Task statement:
Leave the pictures out. Transcribe exactly every line from the start of the records through the one containing "Teilhabe am Leben in der Gesellschaft zu".
── Listed entries
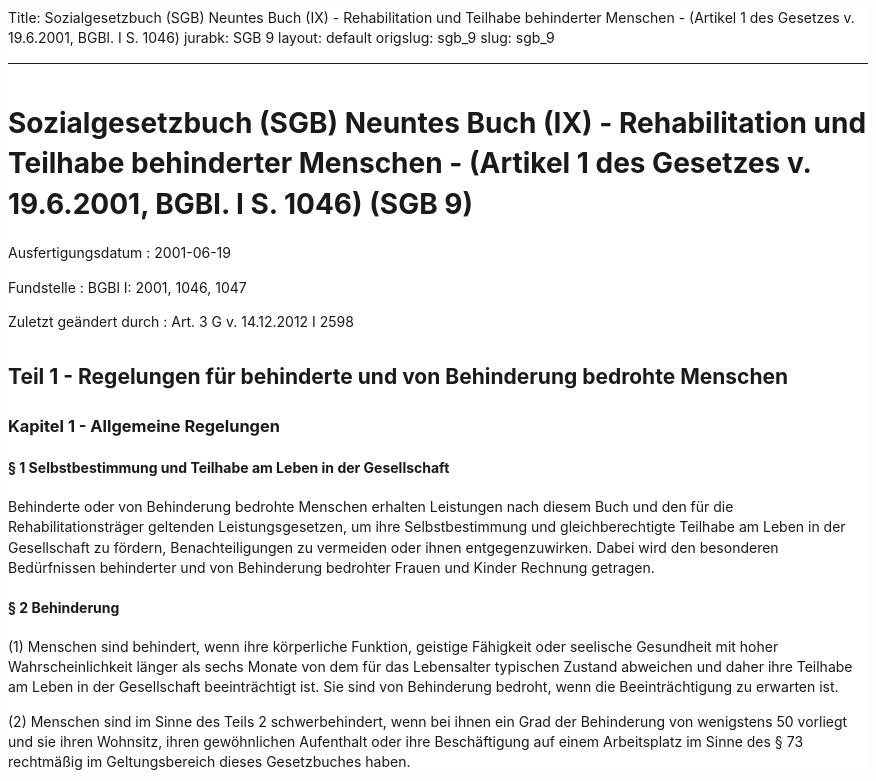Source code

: Title: Sozialgesetzbuch (SGB) Neuntes Buch (IX) - Rehabilitation und Teilhabe behinderter
  Menschen - (Artikel 1 des Gesetzes v. 19.6.2001, BGBl. I S. 1046)
jurabk: SGB 9
layout: default
origslug: sgb_9
slug: sgb_9

---

# Sozialgesetzbuch (SGB) Neuntes Buch (IX) - Rehabilitation und Teilhabe behinderter Menschen - (Artikel 1 des Gesetzes v. 19.6.2001, BGBl. I S. 1046) (SGB 9)

Ausfertigungsdatum
:   2001-06-19

Fundstelle
:   BGBl I: 2001, 1046, 1047

Zuletzt geändert durch
:   Art. 3 G v. 14.12.2012 I 2598


## Teil 1 - Regelungen für behinderte und von Behinderung bedrohte Menschen



### Kapitel 1 - Allgemeine Regelungen



#### § 1 Selbstbestimmung und Teilhabe am Leben in der Gesellschaft

Behinderte oder von Behinderung bedrohte Menschen erhalten Leistungen
nach diesem Buch und den für die Rehabilitationsträger geltenden
Leistungsgesetzen, um ihre Selbstbestimmung und gleichberechtigte
Teilhabe am Leben in der Gesellschaft zu fördern, Benachteiligungen zu
vermeiden oder ihnen entgegenzuwirken. Dabei wird den besonderen
Bedürfnissen behinderter und von Behinderung bedrohter Frauen und
Kinder Rechnung getragen.


#### § 2 Behinderung

(1) Menschen sind behindert, wenn ihre körperliche Funktion, geistige
Fähigkeit oder seelische Gesundheit mit hoher Wahrscheinlichkeit
länger als sechs Monate von dem für das Lebensalter typischen Zustand
abweichen und daher ihre Teilhabe am Leben in der Gesellschaft
beeinträchtigt ist. Sie sind von Behinderung bedroht, wenn die
Beeinträchtigung zu erwarten ist.

(2) Menschen sind im Sinne des Teils 2 schwerbehindert, wenn bei ihnen
ein Grad der Behinderung von wenigstens 50 vorliegt und sie ihren
Wohnsitz, ihren gewöhnlichen Aufenthalt oder ihre Beschäftigung auf
einem Arbeitsplatz im Sinne des § 73 rechtmäßig im Geltungsbereich
dieses Gesetzbuches haben.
────
Answer box:
Source code

: Title: Sozialgesetzbuch (SGB) Neuntes Buch (IX) - Rehabilitation und Teilhabe behinderter
  Menschen - (Artikel 1 des Gesetzes v. 19.6.2001, BGBl. I S. 1046)
jurabk: SGB 9
layout: default
origslug: sgb_9
slug: sgb_9

---

# Sozialgesetzbuch (SGB) Neuntes Buch (IX) - Rehabilitation und Teilhabe behinderter Menschen - (Artikel 1 des Gesetzes v. 19.6.2001, BGBl. I S. 1046) (SGB 9)

Ausfertigungsdatum
:   2001-06-19

Fundstelle
:   BGBl I: 2001, 1046, 1047

Zuletzt geändert durch
:   Art. 3 G v. 14.12.2012 I 2598


## Teil 1 - Regelungen für behinderte und von Behinderung bedrohte Menschen



### Kapitel 1 - Allgemeine Regelungen



#### § 1 Selbstbestimmung und Teilhabe am Leben in der Gesellschaft

Behinderte oder von Behinderung bedrohte Menschen erhalten Leistungen
nach diesem Buch und den für die Rehabilitationsträger geltenden
Leistungsgesetzen, um ihre Selbstbestimmung und gleichberechtigte
Teilhabe am Leben in der Gesellschaft zu fördern, Benachteiligungen zu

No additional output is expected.